Are women really risk-averse?

“Risk-averse.” “Mompreneur.” “Lipstick entrepreneur.” These are some of the labels many entrepreneurial women have had to shake before being taken seriously as investors.

Financial advisors would be wise to cast aside these assumptions if they expect to gain female entrepreneurs as clients. Female business owners control about 47% of Canada’s 1.6 million small- and medium-sized businesses, according to Industry Canada.

Women entrepreneurs may perceive risk differently from men, but don’t presume they’re risk-averse, says Sherri Munro, president of Munro Consulting Services Inc. in Toronto. They are actually risk-aware. And their appetite for risk is tied to how confident they feel about making financial decisions, she adds.

“As their confidence builds, where the role of advisor would come,” Munro says, “is to help increase that level of confidence to make appropriate decisions,”

Here are five ways you can successfully work with female entrepreneurs:

1. Take a relationship-based approach
Generally, it takes time to earn a client’s trust. And women particularly value the relationship side of the business equation.

“Women want to build that personal relationship,” Munro says. “They want to start earlier in the process. They’re not separating the two.”

And don’t expect to convert female business owners based on just one meeting. They need to be convinced that you have their best interests in mind.

“The industry is built on financial advisors hunting for business,” says Judy Paradi, consultant with Strategy Marketing in Toronto. “With women, it’s far more like the analogy of gardening. You need to nurture that relationship.”

2. Listen before advising
One major source of frustration for women, say Paradi and her business partner, Paulette Filion, is advisors who are tone deaf about what matters to them.

“You’d be surprised at all the horror stories where they’re basically ignored in the conversation,” Filion says.

This problem can be avoided simply by hearing what’s important to your prospective client and how the business fits into her life.

3. Pick a slice of the market
While you don’t want to limit the pool of prospects, setting your sights on specific industries will help bolster your credibility. The niche you choose must to be one that you can relate to on a personal level, Filion says.
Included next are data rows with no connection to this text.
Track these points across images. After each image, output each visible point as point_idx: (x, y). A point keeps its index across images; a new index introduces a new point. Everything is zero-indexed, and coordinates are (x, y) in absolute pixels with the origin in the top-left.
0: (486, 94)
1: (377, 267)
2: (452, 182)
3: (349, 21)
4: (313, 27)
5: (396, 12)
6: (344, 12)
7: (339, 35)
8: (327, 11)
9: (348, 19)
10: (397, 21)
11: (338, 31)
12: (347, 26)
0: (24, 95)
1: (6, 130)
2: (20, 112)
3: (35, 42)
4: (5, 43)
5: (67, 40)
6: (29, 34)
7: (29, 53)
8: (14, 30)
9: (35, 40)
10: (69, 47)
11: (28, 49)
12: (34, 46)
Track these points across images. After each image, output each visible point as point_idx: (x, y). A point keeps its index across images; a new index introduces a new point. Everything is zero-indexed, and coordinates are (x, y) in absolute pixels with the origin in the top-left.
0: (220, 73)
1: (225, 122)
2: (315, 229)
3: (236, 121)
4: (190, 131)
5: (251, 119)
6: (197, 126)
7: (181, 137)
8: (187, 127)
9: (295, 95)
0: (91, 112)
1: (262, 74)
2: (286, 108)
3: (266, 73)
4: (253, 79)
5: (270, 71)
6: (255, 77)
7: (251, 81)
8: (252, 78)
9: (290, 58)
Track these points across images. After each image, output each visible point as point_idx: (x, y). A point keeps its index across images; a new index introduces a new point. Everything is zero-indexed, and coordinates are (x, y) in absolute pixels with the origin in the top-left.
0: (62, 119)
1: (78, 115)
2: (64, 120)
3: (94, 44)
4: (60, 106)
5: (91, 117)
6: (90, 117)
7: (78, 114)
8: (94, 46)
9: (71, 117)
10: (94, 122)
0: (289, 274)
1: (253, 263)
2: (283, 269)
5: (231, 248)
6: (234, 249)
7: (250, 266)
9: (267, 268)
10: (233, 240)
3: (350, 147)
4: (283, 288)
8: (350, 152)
For example, you might decide to focus solely on female restaurateurs, perhaps because your family owns a restaurant. Personal history can give you much-needed insights to win over clients.

“When you meet these women in that market,” Filion says, “you can actually show you understand the challenges and the issues they face as business owners.”

4. Help build her support network
Referrals shouldn’t be a one-sided affair. Leverage your own professional network to help her grow her business and to connect her with like-minded individuals.

“Although there are a variety of ways to tap into capital, you need to understand what those options are for that business,” Filion says. “You can put her in touch with a banker, a lawyer or a venture capitalist — whatever options are available.”

5. Speak plainly
Avoid jargon. Rather than making you sound like a skilled communicator, arcane buzzwords make you seem less trustworthy, Filion says.

“[Women clients] don’t feel respected when you use jargon,” Paradi adds. “All it does is make them feel you have no sense of who they are.”

Use plain language that communicates how your financial advice relates to her business and her work/life balance.